Representative and chemical structure
Chemically, the carbonic anhydrase inhibitors are unsubstituted sulfonamide derivatives . The prototype of the carbonic anhydrase inhibitor is the active ingredient acetazolamide . Methazolamide and diclofenamide are further developments of acetazolamide.
Mechanism of action
Carbonic anhydrases occur in the proximal tubular cells of the kidney. They are responsible for the excretion of protons (H + ). An inhibition of this excretion leads to a lower reuptake of bicarbonate (HCO 3 - ) and sodium ions (Na + ) and thus a reduced reuptake of water . As a result, more water is excreted.
Since this mechanism mainly takes place in the proximal tubule, the increased amount of water that occurs in the distal tubule is absorbed to a greater extent in a compensatory manner , which reduces the effect of the carbonic anhydrase inhibitors.
In addition, the increased loss of sodium ions leads to increased retention of Cl - and increased excretion of K + . This results in hypokalaemia (too little potassium in the blood) and hyperchloremic metabolic acidosis , which lowers the pH value in the kidneys and thus drastically reduces the effect of carbonic anhydrase.
Since carbonic anhydrase inhibitors have only a minor diuretic effect and more effective alternatives are available, they are no longer used as such today. Their main area of application is in the treatment of glaucoma , mostly locally as eye drops.
They can be used to raise the pH of the urine as this increases the solubility, and therefore excretion, of uric acid , cysteine, and other weak bases. However, this can only be maintained for a longer period of time with simultaneous administration of bicarbonate. In the case of metabolic alkalosis as a result of the administration of diuretics, carbonic anhydrase inhibitors can help to normalize the pH of the blood again.
Increased intracranial pressure in altitude sickness can be treated with acetazolamide, as this inhibits the formation of new CSF and also lowers the pH of the same. For the treatment of idiopathic intracranial hypertension , acetazolamide is the medication of choice in many neurological centers.

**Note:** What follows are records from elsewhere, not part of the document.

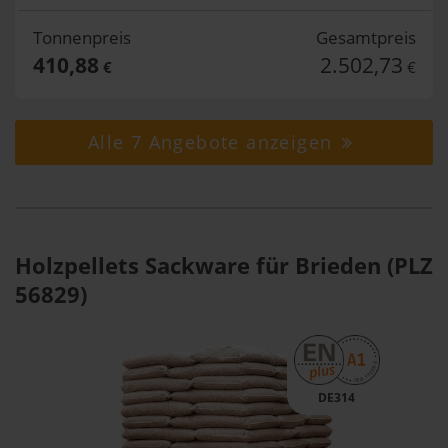
Tonnenpreis
Gesamtpreis
410,88
2.502,73
€
€
Alle 7 Angebote anzeigen
Holzpellets Sackware für Brieden (PLZ
56829)
DE314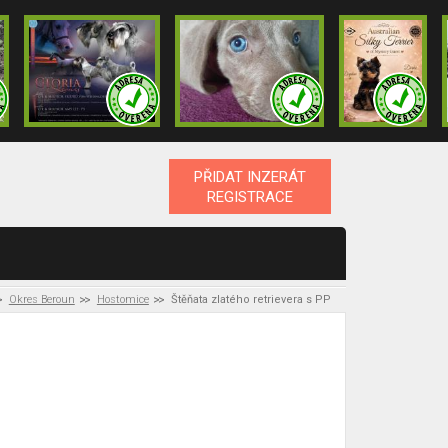
PŘIDAT INZERÁT
REGISTRACE
Okres Beroun
Hostomice
Štěňata zlatého retrievera s PP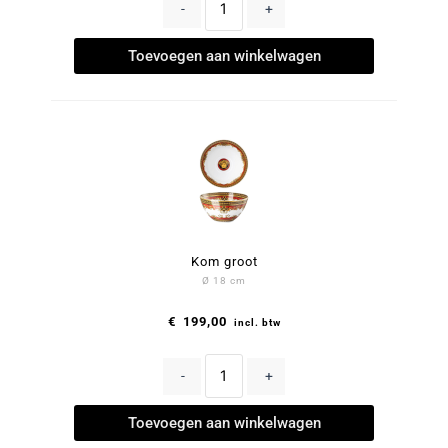
-
+
Toevoegen aan winkelwagen
Kom groot
Ø 18 cm
€
199,00
incl. btw
-
+
Toevoegen aan winkelwagen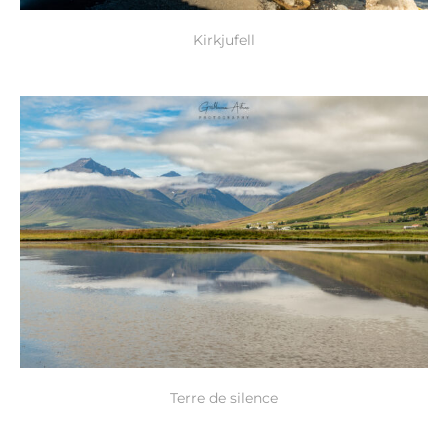
Kirkjufell
Terre de silence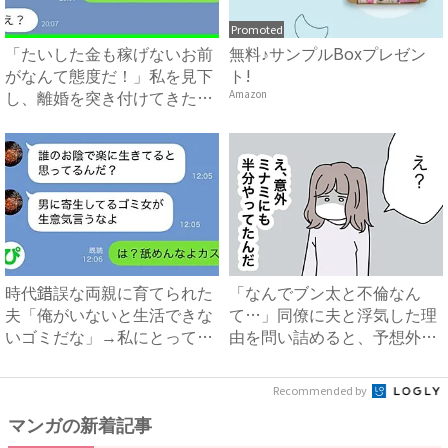
Promoted
「たいした金も稼げないお前
無料♪サンプルBoxプレゼン
がなんて態度だ！」私を見下
ト!
し、離婚を突き付けてきた夫
Amazon
に...
時代錯誤な両親に育てられた
「なんでブン太と不倫なん
夫「俺がいないと生活できな
て…」同僚に夫と浮気した理
いゴミだな」→私にとっての
由を問い詰めると、予想外の
ゴ...
返答...
Recommended by
マンガの新着記事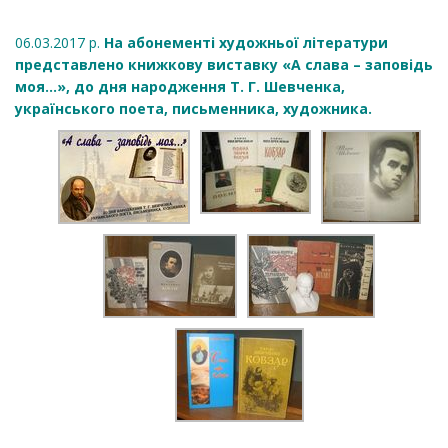
06.03.2017 р.
На абонементі художньої літератури
представлено книжкову виставку «А слава – заповідь
моя…», до дня народження Т. Г. Шевченка,
українського поета, письменника, художника.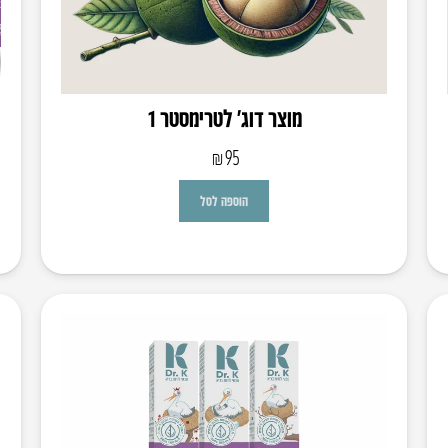
מוצר דוג’ לטרימסטר 1
₪
95
הוספה לסל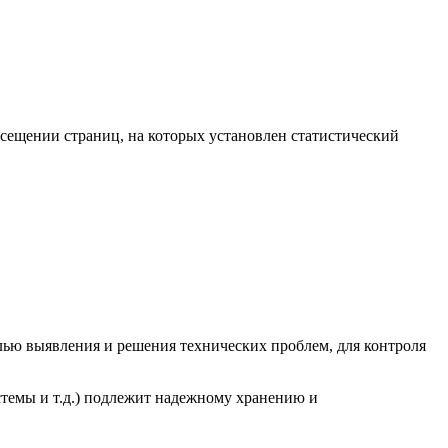
осещении страниц, на которых установлен статистический
елью выявления и решения технических проблем, для контроля
стемы и т.д.) подлежит надежному хранению и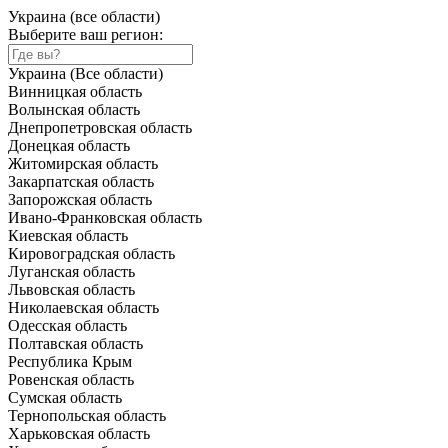
Украина (все области)
Выберите ваш регион:
Украина (Все области)
Винницкая область
Волынская область
Днепропетровская область
Донецкая область
Житомирская область
Закарпатская область
Запорожская область
Ивано-Франковская область
Киевская область
Кировоградская область
Луганская область
Львовская область
Николаевская область
Одесская область
Полтавская область
Республика Крым
Ровенская область
Сумская область
Тернопольская область
Харьковская область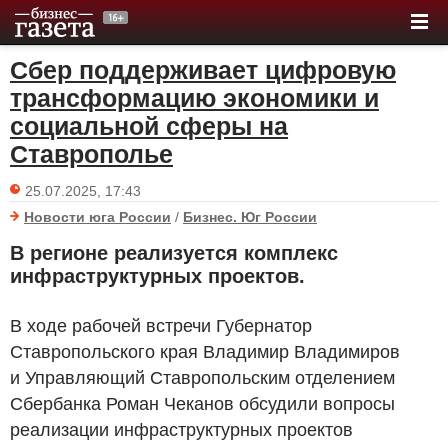
Сбер поддерживает цифровую
трансформацию экономики и
социальной сферы на
Ставрополье
25.07.2025, 17:43
Новости юга России
/
Бизнес. Юг России
В регионе реализуется комплекс
инфраструктурных проектов.
В ходе рабочей встречи Губернатор
Ставропольского края Владимир Владимиров
и Управляющий Ставропольским отделением
Сбербанка Роман Чеканов обсудили вопросы
реализации инфраструктурных проектов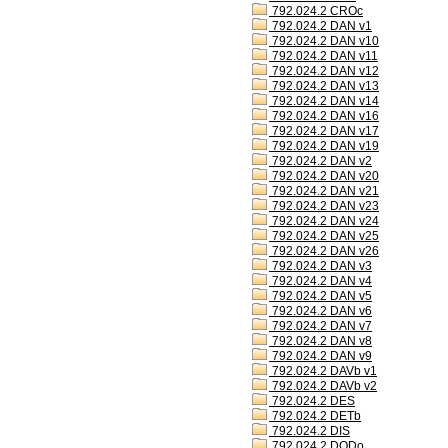
792.024.2 CROc
792.024.2 DAN v1
792.024.2 DAN v10
792.024.2 DAN v11
792.024.2 DAN v12
792.024.2 DAN v13
792.024.2 DAN v14
792.024.2 DAN v16
792.024.2 DAN v17
792.024.2 DAN v19
792.024.2 DAN v2
792.024.2 DAN v20
792.024.2 DAN v21
792.024.2 DAN v23
792.024.2 DAN v24
792.024.2 DAN v25
792.024.2 DAN v26
792.024.2 DAN v3
792.024.2 DAN v4
792.024.2 DAN v5
792.024.2 DAN v6
792.024.2 DAN v7
792.024.2 DAN v8
792.024.2 DAN v9
792.024.2 DAVb v1
792.024.2 DAVb v2
792.024.2 DES
792.024.2 DETb
792.024.2 DIS
792.024.2 DODo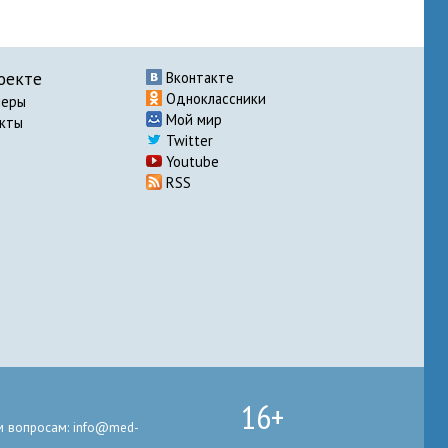
оекте
Вконтакте
Одноклассники
неры
Мой мир
акты
Twitter
Youtube
RSS
16+
 вопросам: info@med-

Carbonic anhydrase inhibitors are also used to increase phosphate excretion in hyperphosphataemia .
The inhibition of carbonic anhydrase is also used in the treatment of epileptic seizures. The best-known anticonvulsant from this group of substances is sultiam . Acetazolamide is used relatively rarely, mostly as a concomitant medication in difficult-to-treat seizures or in status epilepticus . The newer anticonvulsants topiramate and zonisamide also have - in addition to other mechanisms of action - an inhibitory effect on carbonic anhydrase. This inhibitory effect leads to tissue acidification , which in turn can reduce the excitability of nerve cells .
Carbonic anhydrase inhibitors should not be used in the case of impaired kidney or liver function, as the reduced excretion of ammonium in the kidneys could lead to hyperammonaemia and hepatic encephalopathy .
Caution is advised with allergies to the sulfone group , with emphysema and during pregnancy . In the case of long-term use, due to the resulting loss of potassium, care must be taken to ensure a sufficient supply of potassium.
Carbonic anhydrase inhibitors are well absorbed after oral intake (in tablet form). After half an hour, its effect is visible in the form of alkalinization of the urine. This effect peaks after two hours and lasts up to twelve hours. Carbonic anhydrase inhibitors are excreted in the proximal tubule of the kidney.
Carbonic anhydrase inhibitors are used topically (superficially) and systemically against glaucoma.
In the late 1930s, there was increasing evidence that patients treated with sulfonamides for bacterial infections had increased urination. It was found that this effect is due to an inhibition of carbonic anhydrase in the kidney. Starting from sulfanilamide , the search for substances that could be used as diuretics began. Acetazolamide was also found. Because of their greater effectiveness, thiazide diuretics began to supplant carbonic anhydrase inhibitors as the diuretic of choice in the 1960s.
- Harlan E. Ives: Diuretic Agents. In: Bertram G. Katzung (Ed.): Basic & Clinical Pharmacology. 9th edition. Lange Medical Books / McGraw-Hill, New York NY et al. 2004, ISBN 0-07-141092-9 , pp. 241-259.
- Peter A. Friedman, William O. Berndt: Diuretic Drugs. In: Charles R. Craig, Robert E. Stitzel (Eds.): Modern Pharmacology with Clinical Applications. 6th edition. Lippincott Williams & Wilkins, Philadelphia PA et al. 2004, ISBN 0-7817-3762-1 , pp. 239-255, here p. 249 ff.